Thursday, November 23, 2017 4:35 AM EDT
Crude oil prices rose to the highest level since mid-2015 amid speculation that OPEC will extend a cartel-led production cut scheme at its upcoming meeting. Prices briefly dipped as EIA inventories data showed US stockpiles shed 1.86 million barrels last week. The result topped forecasts calling for a 1.43 million barrel outflow but fell substantially short of the hefty 6.3 million barrel draw reported in analogous API data.
Gold prices edged up after minutes from this month’s FOMC meeting hinted at a shallow tightening path in 2018. The document affirmed the likelihood of a widely anticipated rate hike in December, saying many policymakers saw a “near-term” increase as warranted. However, it also showed that many on the committee saw inflation to undershooting the target for relatively longer, which may mean fewer hikes next year.

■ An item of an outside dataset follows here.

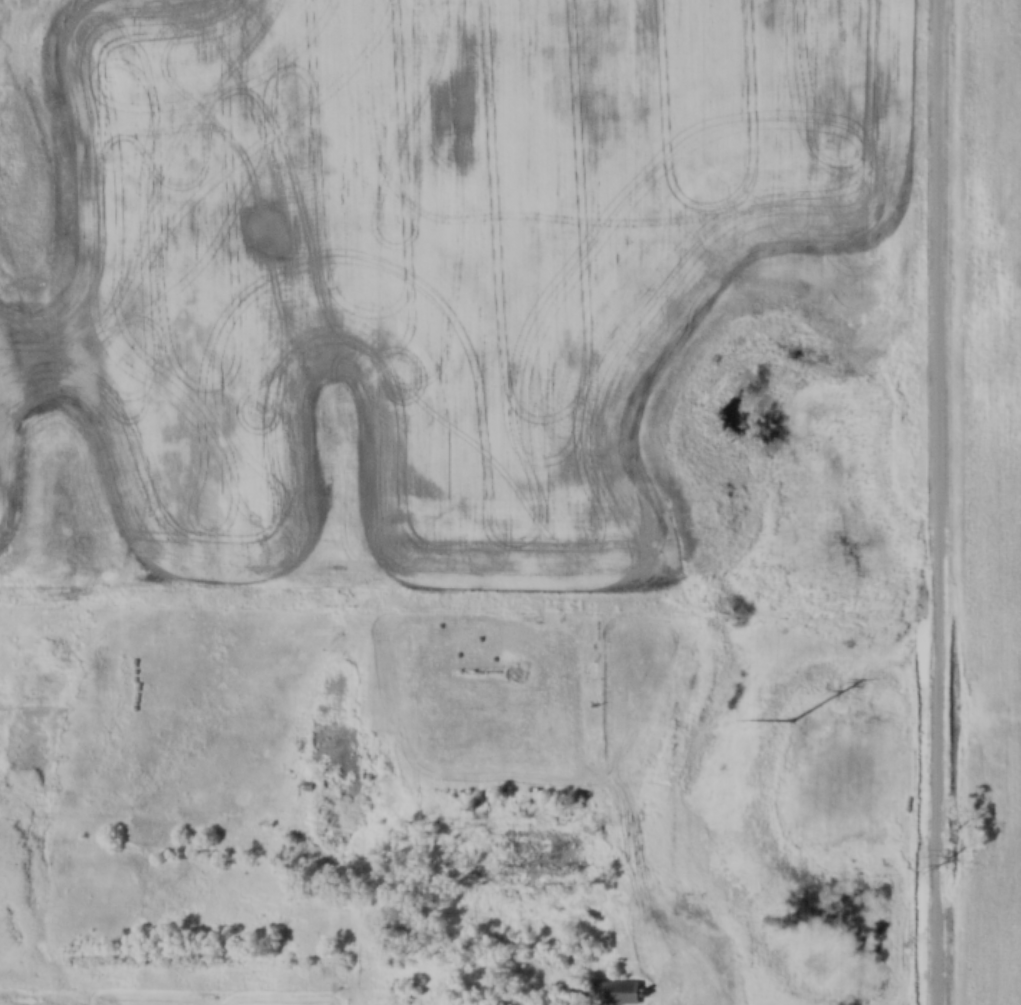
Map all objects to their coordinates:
road: (938, 502)
power tower: (805, 715)
building: (601, 991)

Gold Technical Analysis – Gold prices remain stuck within a familiar congestion range. A daily close above the 38.2% Fibonacci retracement at 1297.74 sees the next upside threshold in the 1306.04-9.15 area (October 16 high, 50% level). Alternatively, a drop below the 38.2% Fib expansion at 1269.10 targets the 1257.69-60.80 region (October 6 low, 50% expansion).

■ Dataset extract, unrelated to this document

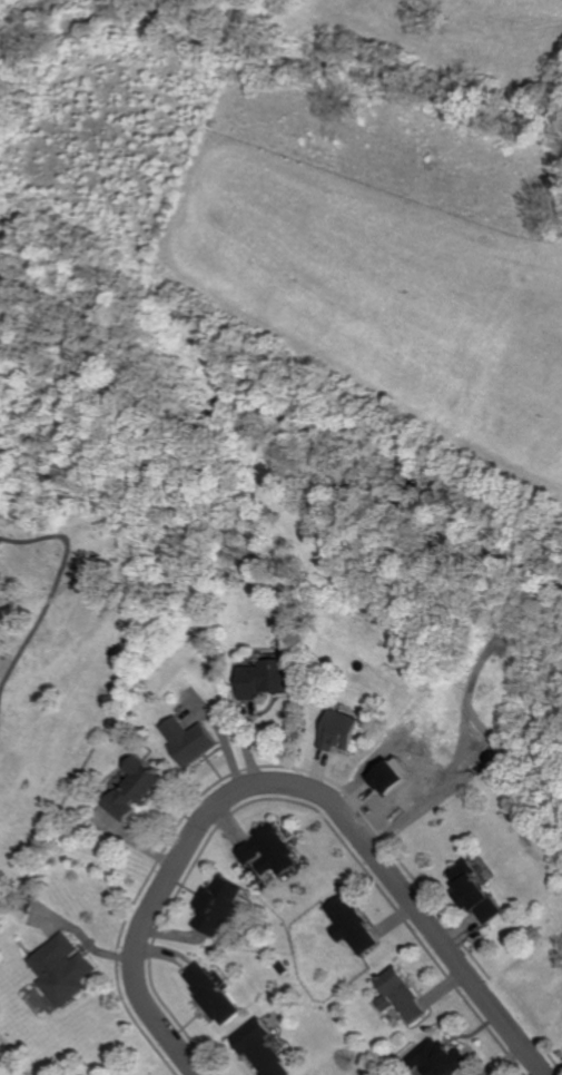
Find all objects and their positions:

Chart created using TradingView
Crude Oil Technical Analysis – Crude oil prices continued to push higher, setting a new high for the year. From here, a daily close above the 38.2% Fibonacci expansion at 59.52 opens the door for a test of the 50% level at 60.98. Alternatively, a turn back below the 23.6% Fib at 57.72 exposes the 56.61-82 area (resistance-turned-support, 14.6% expansion) once more.